For these 2 products, then, I will use the seasonal difference of the log of sales.

4 Spurious regression

When we want to examine the relationship between two non-stationary variables by running a regression model, we have the risk to end up with a non-valid - spurious - regression. Before we understand why a regression model can be spurious, we start with and example using 2 real-world variables.

Install the wbstats package using RStudio. This package was written by the World Bank, and it has functions to download data of all countries around the world. The function wb downloads hundreds of time-series variables that the World Bank tracks for all countries. If you want to know more about this package, you can check its documentation in the cran web site (https://cran.r-project.org/web/packages/wbstats/wbstats.pdf)

We will download the infant mortality rate and the exports for Mexico. It is supposed that these variables have nothing in common, so we would not expect a significant relationship.

library(wbstats)
## Warning: package 'wbstats' was built under R version 4.0.5
# Mexico - Infant mortality
infantm<-wb_data(indicator = c("SP.DYN.IMRT.IN"), 
      country="MEX", start_date = 1980, end_date = 2020)

# Mexico - Export value
exports<-wb_data(indicator = c("TX.VAL.MRCH.XD.WD"), 
      country="MEX", start_date = 1980, end_date = 2020)

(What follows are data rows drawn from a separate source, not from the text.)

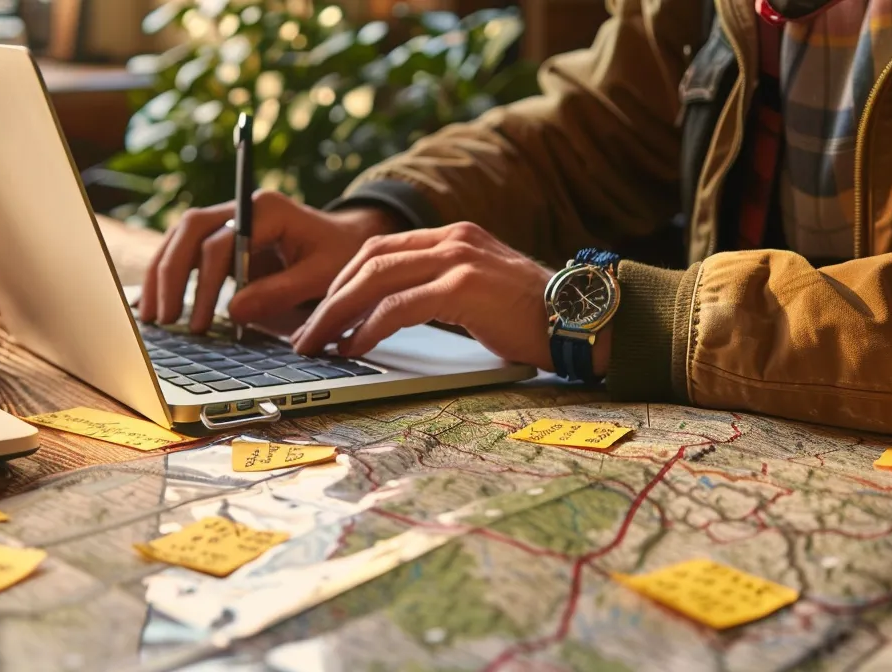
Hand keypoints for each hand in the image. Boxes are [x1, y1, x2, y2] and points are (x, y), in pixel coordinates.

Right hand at [138, 191, 397, 332]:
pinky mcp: (223, 237)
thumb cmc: (339, 255)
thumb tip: (234, 312)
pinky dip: (170, 274)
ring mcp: (229, 219)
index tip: (201, 321)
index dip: (206, 282)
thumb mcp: (321, 276)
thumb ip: (281, 292)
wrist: (347, 241)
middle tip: (166, 319)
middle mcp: (242, 207)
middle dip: (171, 274)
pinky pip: (187, 250)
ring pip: (181, 237)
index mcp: (267, 209)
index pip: (222, 240)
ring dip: (162, 274)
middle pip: (191, 230)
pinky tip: (158, 303)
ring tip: (153, 317)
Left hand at [292, 222, 608, 373]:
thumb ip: (443, 290)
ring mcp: (460, 258)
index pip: (381, 248)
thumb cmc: (536, 318)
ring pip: (376, 280)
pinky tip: (355, 346)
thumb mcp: (482, 292)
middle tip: (306, 332)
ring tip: (319, 343)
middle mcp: (454, 239)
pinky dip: (370, 327)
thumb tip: (392, 317)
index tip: (323, 311)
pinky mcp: (465, 286)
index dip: (344, 280)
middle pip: (369, 260)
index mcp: (456, 235)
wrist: (586, 321)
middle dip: (330, 298)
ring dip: (338, 314)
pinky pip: (400, 306)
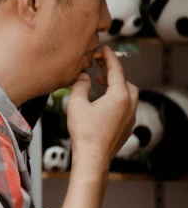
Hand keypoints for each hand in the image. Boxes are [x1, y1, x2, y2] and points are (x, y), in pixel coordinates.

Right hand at [65, 45, 138, 167]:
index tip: (105, 50)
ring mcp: (130, 117)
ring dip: (115, 86)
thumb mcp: (76, 104)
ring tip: (99, 83)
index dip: (109, 58)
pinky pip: (126, 106)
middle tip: (100, 66)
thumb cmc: (85, 133)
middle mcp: (129, 105)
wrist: (93, 157)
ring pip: (127, 94)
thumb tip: (83, 77)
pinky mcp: (127, 126)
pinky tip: (102, 102)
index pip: (116, 71)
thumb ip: (80, 85)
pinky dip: (117, 98)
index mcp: (119, 96)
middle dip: (113, 73)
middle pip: (125, 82)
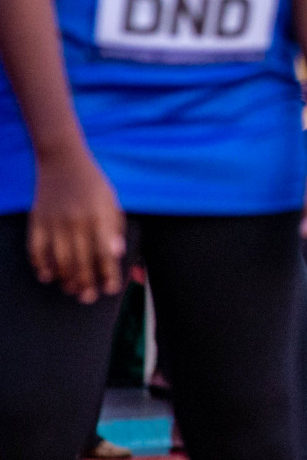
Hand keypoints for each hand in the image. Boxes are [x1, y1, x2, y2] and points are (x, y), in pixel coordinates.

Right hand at [29, 148, 124, 303]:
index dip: (108, 274)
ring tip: (72, 291)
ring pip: (58, 259)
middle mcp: (75, 221)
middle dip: (86, 283)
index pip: (104, 253)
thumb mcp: (112, 201)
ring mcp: (53, 222)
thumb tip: (116, 254)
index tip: (111, 288)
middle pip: (81, 261)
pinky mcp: (37, 221)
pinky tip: (47, 276)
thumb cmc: (93, 184)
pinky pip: (36, 249)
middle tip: (90, 298)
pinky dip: (40, 265)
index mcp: (98, 216)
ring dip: (66, 279)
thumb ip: (114, 227)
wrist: (63, 161)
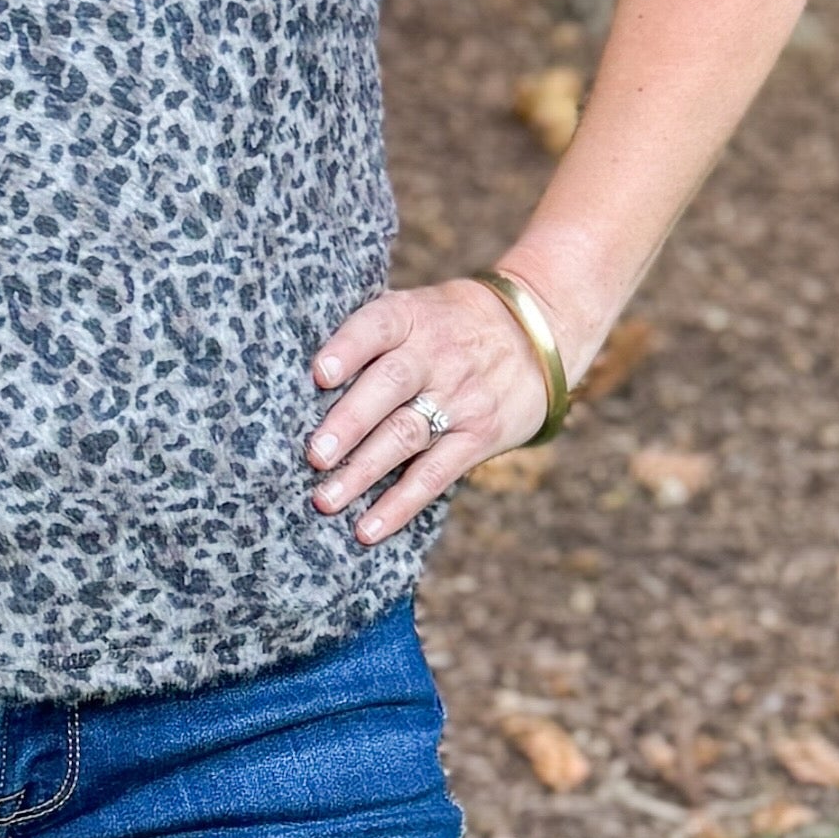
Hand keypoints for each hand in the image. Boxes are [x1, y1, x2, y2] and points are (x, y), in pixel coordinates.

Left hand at [305, 279, 551, 543]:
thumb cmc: (453, 325)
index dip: (348, 348)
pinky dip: (401, 504)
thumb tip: (298, 380)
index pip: (377, 325)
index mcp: (413, 317)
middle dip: (350, 422)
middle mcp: (437, 355)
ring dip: (364, 471)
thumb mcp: (421, 309)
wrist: (540, 333)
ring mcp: (460, 397)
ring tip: (325, 499)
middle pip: (389, 386)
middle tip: (314, 455)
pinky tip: (368, 528)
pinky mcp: (479, 436)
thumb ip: (372, 336)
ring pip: (407, 435)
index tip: (319, 374)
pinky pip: (436, 474)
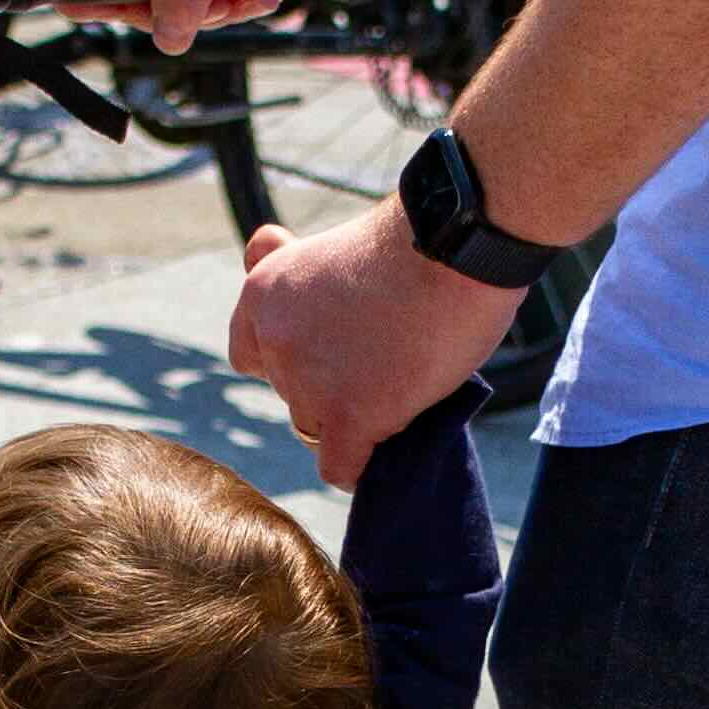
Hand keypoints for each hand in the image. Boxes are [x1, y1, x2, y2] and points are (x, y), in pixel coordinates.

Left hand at [228, 205, 514, 488]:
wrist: (457, 248)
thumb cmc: (412, 242)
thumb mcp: (329, 241)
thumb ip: (293, 261)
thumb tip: (263, 244)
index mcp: (264, 293)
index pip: (251, 356)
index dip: (291, 360)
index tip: (332, 351)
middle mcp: (275, 340)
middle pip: (291, 395)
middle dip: (329, 387)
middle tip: (384, 358)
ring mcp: (308, 383)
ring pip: (314, 430)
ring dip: (352, 418)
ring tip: (403, 382)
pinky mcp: (348, 416)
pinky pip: (338, 467)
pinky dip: (360, 464)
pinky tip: (383, 447)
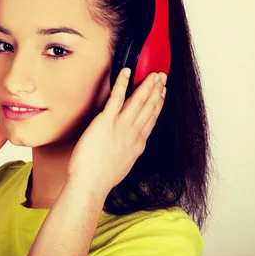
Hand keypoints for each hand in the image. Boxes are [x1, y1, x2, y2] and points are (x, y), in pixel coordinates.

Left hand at [67, 68, 166, 193]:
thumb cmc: (102, 177)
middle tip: (162, 77)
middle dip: (157, 90)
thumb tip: (130, 145)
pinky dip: (123, 83)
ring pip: (138, 100)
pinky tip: (127, 72)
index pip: (152, 118)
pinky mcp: (106, 121)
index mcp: (138, 143)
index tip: (162, 93)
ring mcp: (121, 125)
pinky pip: (117, 98)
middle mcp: (133, 132)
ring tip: (153, 74)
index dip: (159, 103)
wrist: (91, 183)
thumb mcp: (124, 163)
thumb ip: (129, 150)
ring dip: (147, 85)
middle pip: (149, 106)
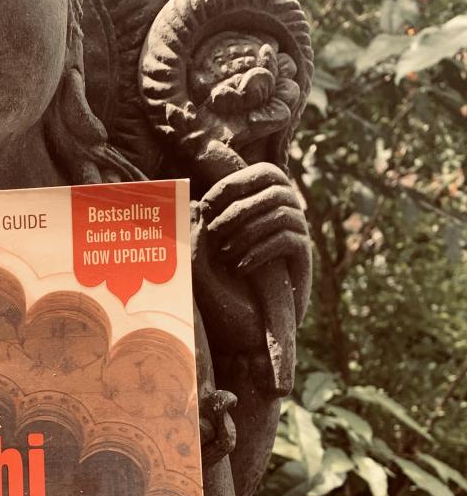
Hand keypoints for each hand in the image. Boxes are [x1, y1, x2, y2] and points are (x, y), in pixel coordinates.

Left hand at [191, 162, 310, 356]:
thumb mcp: (208, 247)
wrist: (253, 319)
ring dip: (247, 233)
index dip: (226, 188)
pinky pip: (287, 240)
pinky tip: (239, 269)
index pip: (252, 176)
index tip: (203, 209)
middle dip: (236, 212)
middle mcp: (286, 206)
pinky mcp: (303, 253)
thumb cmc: (224, 275)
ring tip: (224, 255)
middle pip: (270, 191)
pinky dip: (260, 252)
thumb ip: (201, 224)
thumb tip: (192, 203)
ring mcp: (298, 228)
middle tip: (212, 235)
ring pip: (279, 214)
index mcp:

The wb function brings a data frame with the requested data. We can plot the data to have an idea of these 2 variables:

plot.ts(infantm$SP.DYN.IMRT.IN)

plot.ts(exports$TX.VAL.MRCH.XD.WD)

Now run a regression using these series. Report the result of the regression. Did you find significant relationship? is your result what you expected?

m1 <- lm(exports$TX.VAL.MRCH.XD.WD ~ infantm$SP.DYN.IMRT.IN)
summary(m1)
## 
## Call:
## lm(formula = exports$TX.VAL.MRCH.XD.WD ~ infantm$SP.DYN.IMRT.IN)
## 
## Residuals:
##     Min      1Q  Median      3Q     Max 
## -49.331 -39.723  -7.456  37.848  77.194 
## 
## Coefficients:
##                        Estimate Std. Error t value             Pr(>|t|)    
## (Intercept)            275.1783    16.0408   17.16 < 0.0000000000000002 ***
## infantm$SP.DYN.IMRT.IN  -6.1847     0.5327  -11.61    0.000000000000046 ***
## ---
## Signif. codes:  0 '***' 0.001 '**' 0.01 '*' 0.05 '.' 0.1 ' ' 1
## 
## Residual standard error: 41.65 on 38 degrees of freedom
##   (1 observation deleted due to missingness)
## Multiple R-squared:  0.7801, Adjusted R-squared:  0.7743 
## F-statistic: 134.8 on 1 and 38 DF,  p-value: 0.00000000000004602

Research about spurious regression, and explain in which cases you can end up with a spurious regression

Are the series cointegrated? Is the regression spurious or valid? Run the corresponding test

library(tseries)
adf.test(m1$residuals, k = 0)
## 
##  Augmented Dickey-Fuller Test
## 
## data:  m1$residuals
## Dickey-Fuller = -1.5881, Lag order = 0, p-value = 0.7351
## alternative hypothesis: stationary

5 Cointegration between Financial series

Using daily data of Mexico IPCyC market index and the S&P 500, examine whether two series are cointegrated. Generate an index for each instrument. To do these indexes, create a variable that represents how 1.00 peso or 1.00 dollar invested in each instrument would be changing over time.

  1. From Jan 1, 2015 to Oct 2, 2017.

  2. From Oct 3, 2017 to Feb 28, 2018

For both cases, run a cointegration test and INTERPRET your results.

6 Workshop submission

The grade of this Workshop will be the following:

  • Complete (100%): If you submit an ORIGINAL and COMPLETE HTML file with all the activities, with your notes, and with your OWN RESPONSES to questions
  • Incomplete (75%): If you submit an ORIGINAL HTML file with ALL the activities but you did NOT RESPOND to the questions and/or you did not do all activities and respond to some of the questions.
  • Very Incomplete (10%-70%): If you complete from 10% to 75% of the workshop or you completed more but parts of your work is a copy-paste from other workshops.
  • Not submitted (0%)

Remember that you have to submit your .html file through Canvas BEFORE NEXT CLASS.